■ Instructions ■
1. Write out the passage from the forum thread about San Francisco City College, starting at "## greg (Dec" and ending at "not enough time.".
2. Answer these questions from the forum thread about San Francisco City College:
(a) How many hours a week does the externship program give during the last semester, according to greg?
(b) Whose post does greg tell readers to scroll down to?
(c) What date appears on greg's post?
3. Carry on the forum thread about San Francisco City College from the point where it stops.

■ Document extract ■
# Any San Francisco City College students or alumni?



## thelonious (Nov 24, 2004)

Hi all,
Just curious to see if there are any SFCC students. If so, I would like to hear you thoughts about the school and there program. 

Thanks in advance


----------



## thelonious (Nov 24, 2004)

Ok, does anyone know anyone who went to San Francisco City College?


----------



## greg (Dec 8, 1999)

Click here for a 4-year od review of the place. Scroll down to the post by Bufano. I'd definitely visit them and tour the place. Find out what you'll be cooking, class size, amount of time spent cooking vs. time spent in lecture, et cetera. I'd definitely find out why their externship program is so weak. 15 hours a week during your last semester is not enough time.


----------



## thelonious (Nov 24, 2004)

■ Record excerpts ■
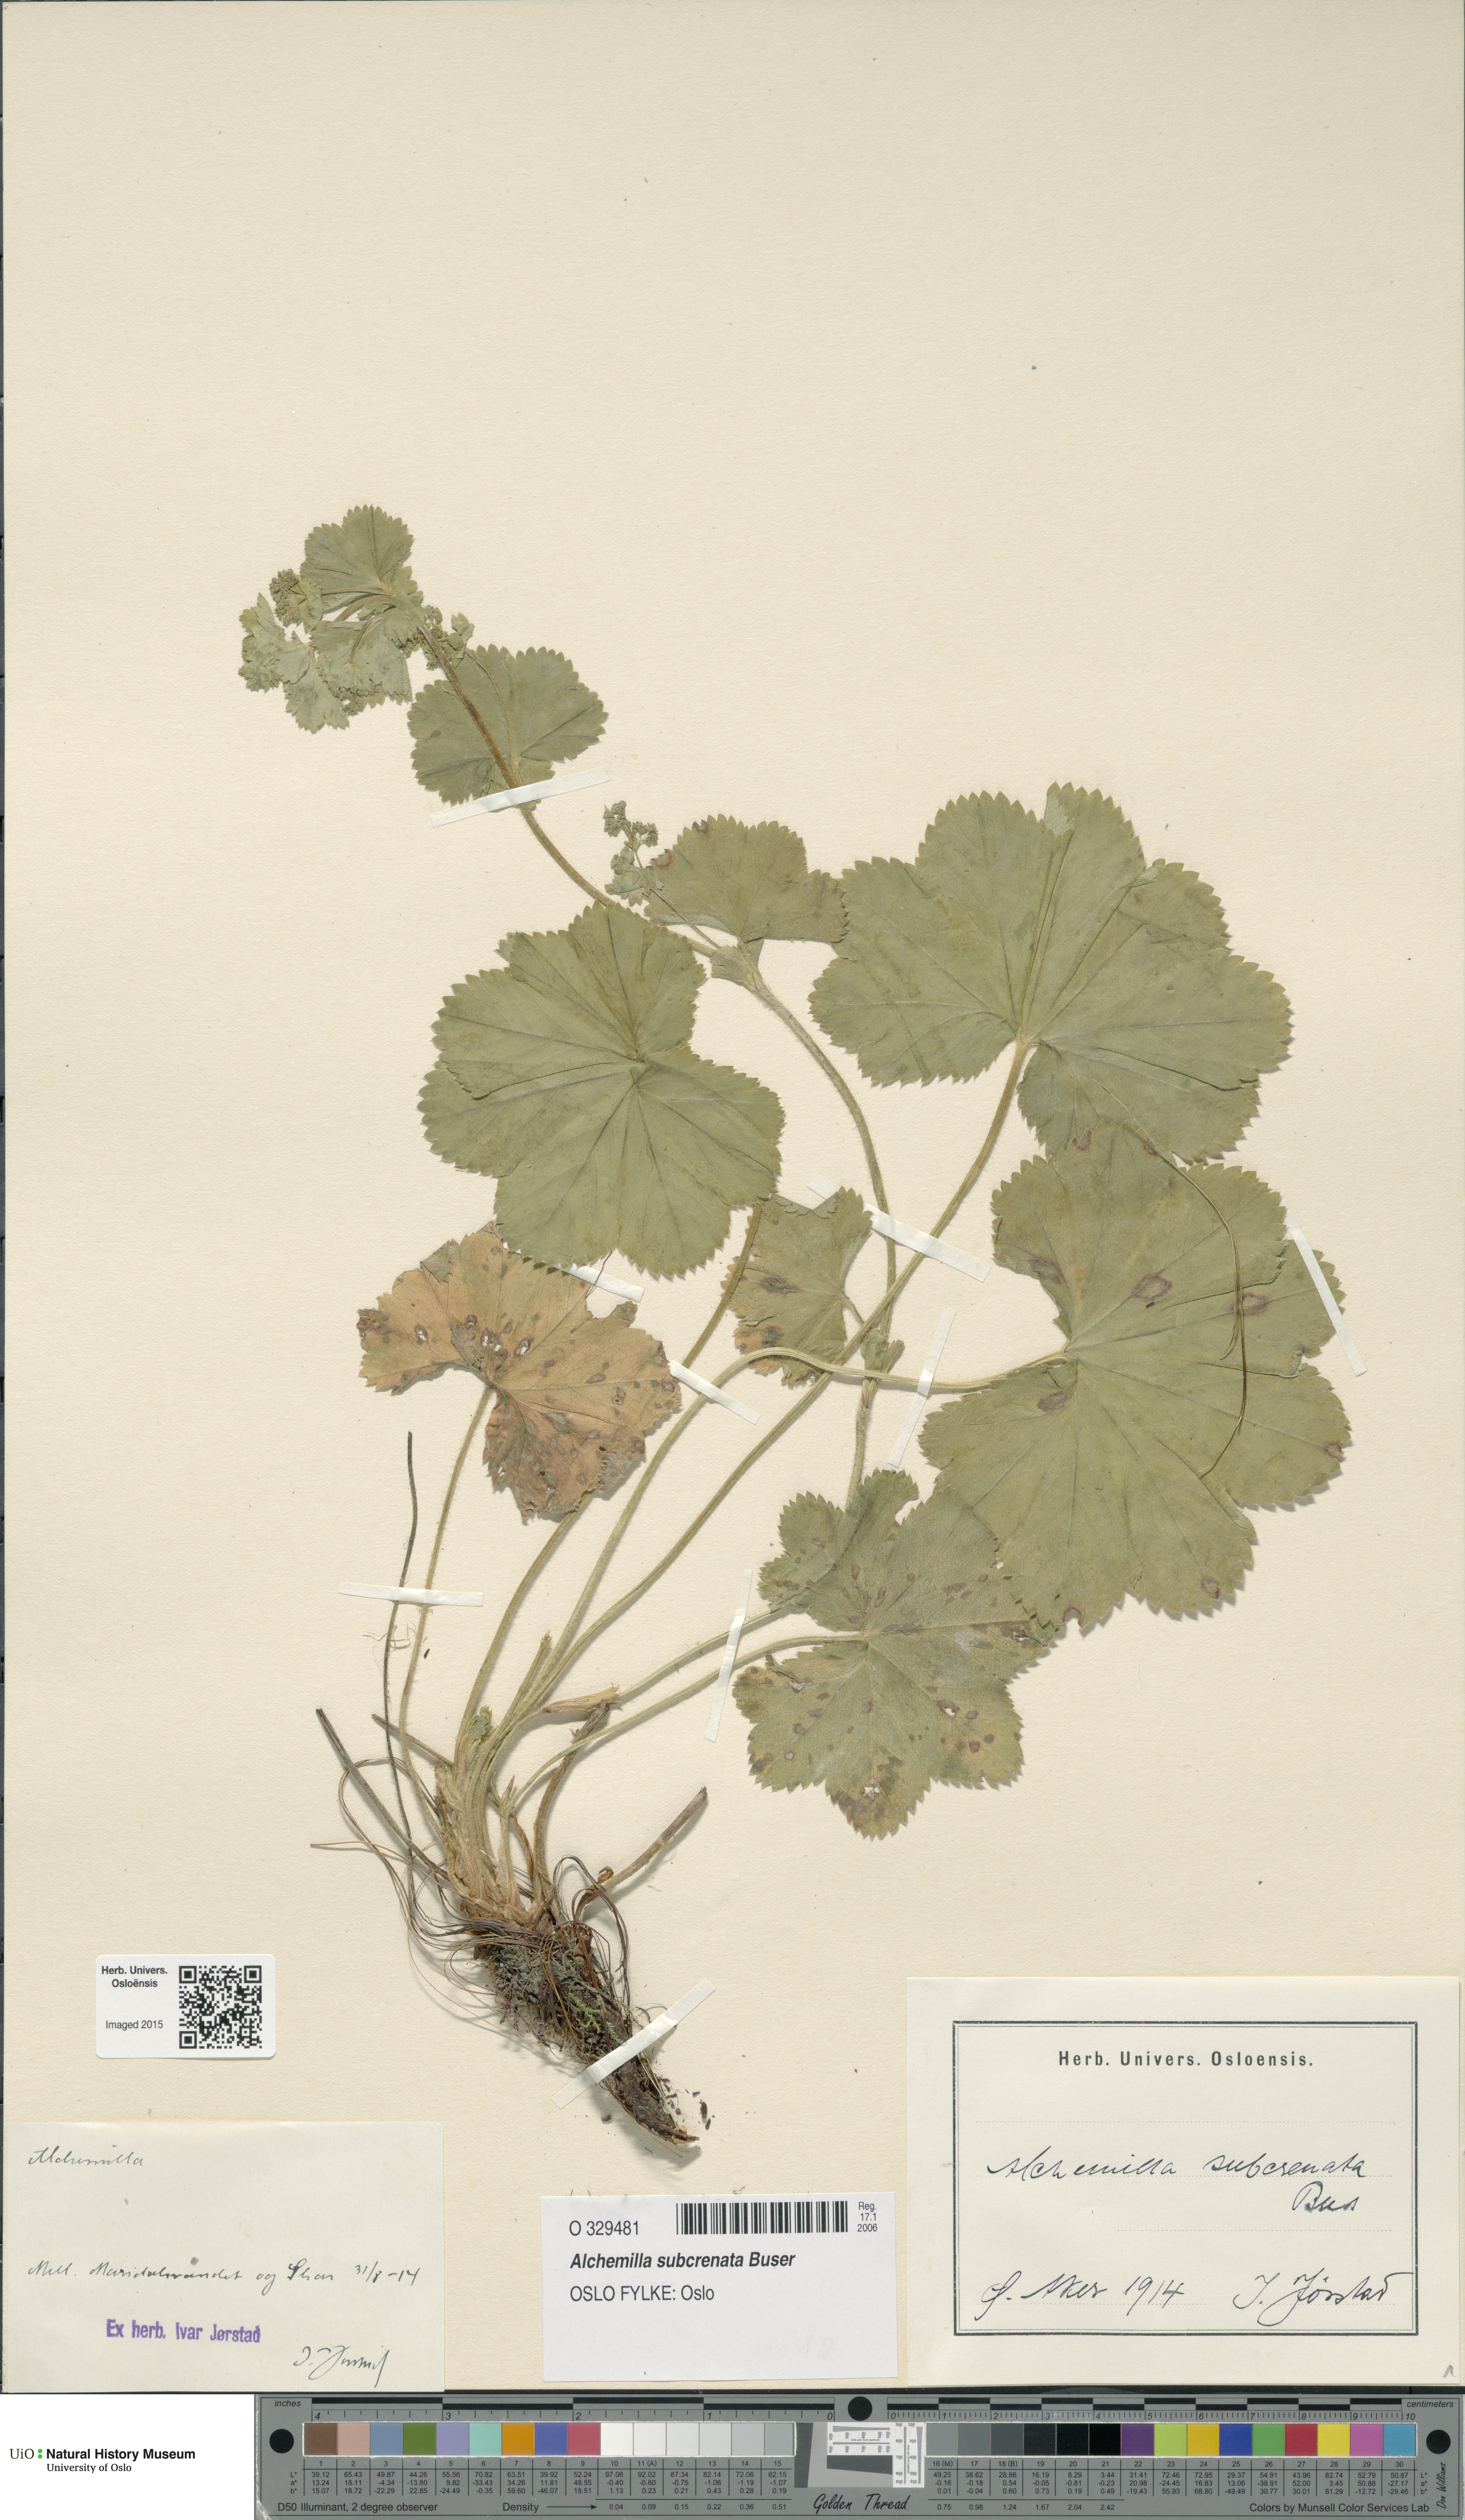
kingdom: Plantae
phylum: Tracheophyta
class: Magnoliopsida
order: Rosales
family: Rosaceae
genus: Alchemilla
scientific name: Alchemilla subcrenata
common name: Broadtooth lady's mantle
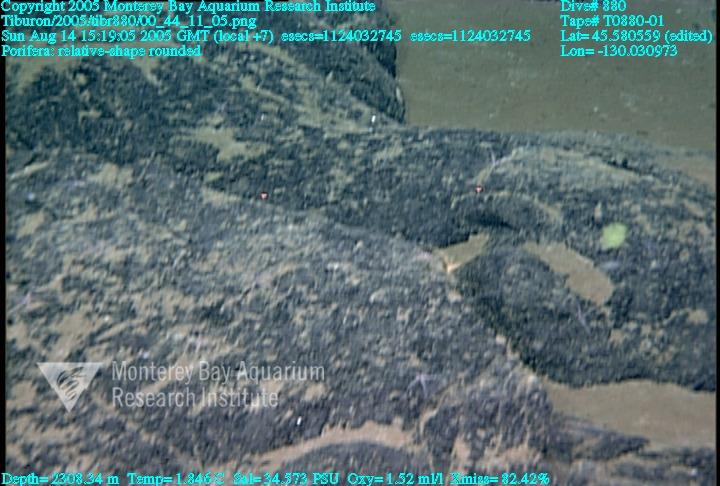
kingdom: Animalia
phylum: Porifera
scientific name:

■ Task answers ■
1.
## greg (Dec 8, 1999)

Click here for a 4-year od review of the place. Scroll down to the post by Bufano. I'd definitely visit them and tour the place. Find out what you'll be cooking, class size, amount of time spent cooking vs. time spent in lecture, et cetera. I'd definitely find out why their externship program is so weak. 15 hours a week during your last semester is not enough time.

2.
(a) 15 hours a week.
(b) The post by Bufano.
(c) Dec 8, 1999.

3.
Greg,
Thanks for your reply. I scrolled through the messages. I guess I am stumped. I currently live in Austin,TX and I am looking into schools in SF. I went and visited SFCC last week. Everything seemed ok, but maybe I wasn't asking the right questions. The appealing aspect was the class size, and yes the externship is weak. I honestly don't know what to do at this point. I like the fact I can get it done for $2,000 compared to the other schools like CCA. But at what price do I really pay? Do I pay to learn basic techniques I may be able to teach myself or do I go into debt and go to one of the better schools in the country? This whole process is frustrating. In a funny way, these message boards sometimes work against you. I may have a decision figured out, then I will read some negative posts about certain schools and I feel I am at the starting blocks all over again. Anyway, thanks again Greg.

Corey


----------



## greg (Dec 8, 1999)

Just remember that anything you read anywhere about schools is mostly opinion and should be treated with a certain amount of skepticism, including what I say. Ultimately, what you think and feel about the school is what should matter the most.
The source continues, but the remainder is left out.